James Hawco and Jake Lohn
The majority of our time from the last post to this one has been waiting for various colonies to grow since conjugation is a process that takes place on different media for it to work. The process of conjugation is relatively simple but, as stated earlier, requires an extreme amount of time compared to any other thing we have done in our research stream.
The work to perform conjugation started with our professor, Dr. Zhu, who streaked our co-transformed E. coli on LB plates and F. psychrophilum on TYES plates. The conjugation we performed was the complementation of fpsY mutant with the pKL03 plasmid. After Dr. Zhu’s preparation, we scraped the F. psychrophilum cells (fpsY mutant) off the TYES plates and suspended them in TYES media. After this, we took the F. psychrophilum cells and the E. coli cells containing pKL03 and began the next steps of conjugation. After multiple centrifugations and washes, we mixed the E. coli and F. psychrophilum together and transferred all the cells to TYES plates for the conjugation to occur. After 2 days of conjugation, we plated these mixed cells on agar media with the antibiotic erythromycin, and then incubated the plates for 7 days and checked for growth. Any of the F. psychrophilum colonies grown on the TYES erythromycin plates should have accepted the plasmid pKL03 from E. coli. We then streaked the colonies on new TYES erythromycin plates for purification. After this, we streaked a single colony on a fresh plate and incubated them until enough growth was observed.

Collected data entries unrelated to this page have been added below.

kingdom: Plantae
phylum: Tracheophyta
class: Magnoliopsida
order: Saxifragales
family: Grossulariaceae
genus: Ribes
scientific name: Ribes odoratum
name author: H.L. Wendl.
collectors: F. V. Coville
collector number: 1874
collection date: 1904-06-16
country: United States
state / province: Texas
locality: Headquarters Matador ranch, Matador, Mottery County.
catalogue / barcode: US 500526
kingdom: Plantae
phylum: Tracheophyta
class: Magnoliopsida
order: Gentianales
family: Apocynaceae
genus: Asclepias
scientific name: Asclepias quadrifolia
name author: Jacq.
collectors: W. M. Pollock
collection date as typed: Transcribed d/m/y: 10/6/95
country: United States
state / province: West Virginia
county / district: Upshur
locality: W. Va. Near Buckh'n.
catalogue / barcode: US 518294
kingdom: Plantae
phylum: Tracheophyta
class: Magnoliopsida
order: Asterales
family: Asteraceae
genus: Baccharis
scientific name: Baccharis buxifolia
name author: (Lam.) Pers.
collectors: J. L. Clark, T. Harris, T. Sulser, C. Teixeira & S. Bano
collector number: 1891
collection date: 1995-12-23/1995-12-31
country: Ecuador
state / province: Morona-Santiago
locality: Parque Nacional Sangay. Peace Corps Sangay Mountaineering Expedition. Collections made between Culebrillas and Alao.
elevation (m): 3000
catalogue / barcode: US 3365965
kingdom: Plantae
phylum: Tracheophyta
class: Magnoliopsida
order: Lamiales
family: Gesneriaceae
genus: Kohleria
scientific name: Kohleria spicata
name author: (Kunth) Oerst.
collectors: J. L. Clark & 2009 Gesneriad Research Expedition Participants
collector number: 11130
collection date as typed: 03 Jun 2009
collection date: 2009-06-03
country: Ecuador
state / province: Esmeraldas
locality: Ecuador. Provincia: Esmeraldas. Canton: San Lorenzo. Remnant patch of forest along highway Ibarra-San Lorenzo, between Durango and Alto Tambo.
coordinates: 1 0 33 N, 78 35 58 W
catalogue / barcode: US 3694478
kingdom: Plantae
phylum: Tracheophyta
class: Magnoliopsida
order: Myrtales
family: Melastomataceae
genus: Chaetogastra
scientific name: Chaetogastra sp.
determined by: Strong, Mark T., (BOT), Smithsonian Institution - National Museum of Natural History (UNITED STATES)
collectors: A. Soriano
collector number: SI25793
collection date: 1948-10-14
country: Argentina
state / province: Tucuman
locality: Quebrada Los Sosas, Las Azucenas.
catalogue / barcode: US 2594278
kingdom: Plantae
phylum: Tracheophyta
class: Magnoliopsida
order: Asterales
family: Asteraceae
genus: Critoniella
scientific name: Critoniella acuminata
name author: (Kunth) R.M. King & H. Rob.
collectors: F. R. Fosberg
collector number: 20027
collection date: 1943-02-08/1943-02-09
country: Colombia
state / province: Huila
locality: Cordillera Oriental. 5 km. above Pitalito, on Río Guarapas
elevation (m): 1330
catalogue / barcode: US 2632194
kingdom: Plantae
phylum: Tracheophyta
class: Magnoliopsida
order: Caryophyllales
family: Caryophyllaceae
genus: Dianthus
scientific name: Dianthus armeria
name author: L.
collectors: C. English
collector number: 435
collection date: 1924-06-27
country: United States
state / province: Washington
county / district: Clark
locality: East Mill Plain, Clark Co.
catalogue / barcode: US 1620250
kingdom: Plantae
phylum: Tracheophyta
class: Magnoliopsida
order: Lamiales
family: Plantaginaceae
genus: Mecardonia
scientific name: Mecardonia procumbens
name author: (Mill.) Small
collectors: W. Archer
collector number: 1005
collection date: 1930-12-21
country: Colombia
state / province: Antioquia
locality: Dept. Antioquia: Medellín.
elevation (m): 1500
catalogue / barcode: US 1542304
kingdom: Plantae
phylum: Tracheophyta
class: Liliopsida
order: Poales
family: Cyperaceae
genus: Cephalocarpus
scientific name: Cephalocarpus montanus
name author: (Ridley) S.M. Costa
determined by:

Once enough growth had occurred, we performed a serial dilution to 10-1. We plated 100 µl of the undiluted and diluted cultures on TYES plates with erythromycin. In total, we plated 5 plates of undiluted and 5 plates of 10-1 diluted cultures. After the plating, we set the plates in the incubator for 6 days and if colonies did grow on the plates, it means the plasmid pKL03 was transferred into the mutant.
After 6 days we checked our plates and there were many colonies that had grown. We then performed streaking for the isolation of pure cultures. We picked 2 colonies from the undiluted and 2 colonies from 10-1 diluted plates. We also streaked 2 colonies on skim milk plates and casein protein plates respectively to observe the effectiveness of their protein digestion as compared to the wildtype F. psychrophilum.
Compared to before, we have only had one issue occur which made our progress not be as impacted as last time. This has allowed us to most likely be able to begin some testing with our complementation strain towards the end of the semester which would be our future plans besides finishing the end steps of conjugation.
Since this is our final blog, we would like to thank everyone who has read our blogs over the time we have been in RISEBio and we would also like to thank our research stream professor Dr. Zhu, the leading RISEBio professor Dr. Sharlin, our lab mentors Seada Sloboda, Emily Schmidtbauer, and Nick Shankey, the NSF for funding this opportunity, and MNSU for having the RISEBio program on this campus.